■ WHAT IS EXPECTED: State how many lines of the entries below contain the string "rule", treating uppercase and lowercase as distinct. Reply with the number only.

■ SUPPLIED DATA:

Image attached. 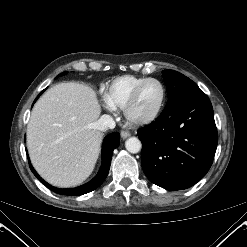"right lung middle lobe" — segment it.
<instances>
[{
  "label": "right lung middle lobe",
  "mask_w": 247,
  "mask_h": 247,
  "mask_svg": "<svg viewBox=\"0 0 247 247\" xmlns=\"http://www.w3.org/2000/svg\"><path fill=\"white\" fill-rule=\"evenodd\" d=\"M66 73H67V72H63V73L59 74L58 76L64 75V74H66Z\"/></svg>",
  "instance_id": "dd1d6c3e"
}]
</instances>
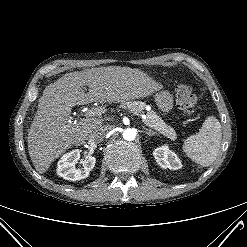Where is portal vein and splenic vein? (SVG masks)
Masks as SVG:
<instances>
[{
	"mask_svg": "<svg viewBox=\"0 0 247 247\" xmlns=\"http://www.w3.org/2000/svg\"><path fill=\"white\" fill-rule=\"evenodd\" d=\"M130 112L133 113L134 115L140 117V114H139L137 111L130 110ZM102 113H104L103 108H101V107H96V108H92V109L88 110V111L85 113V116H86V117L100 116V115H102ZM142 118H146V116H145V115H142Z\"/></svg>",
	"mask_w": 247,
	"mask_h": 247,
	"instance_id": "1",
	"label": "portal vein and splenic vein"
}]
</instances>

■ CORRECT RESPONSE: 2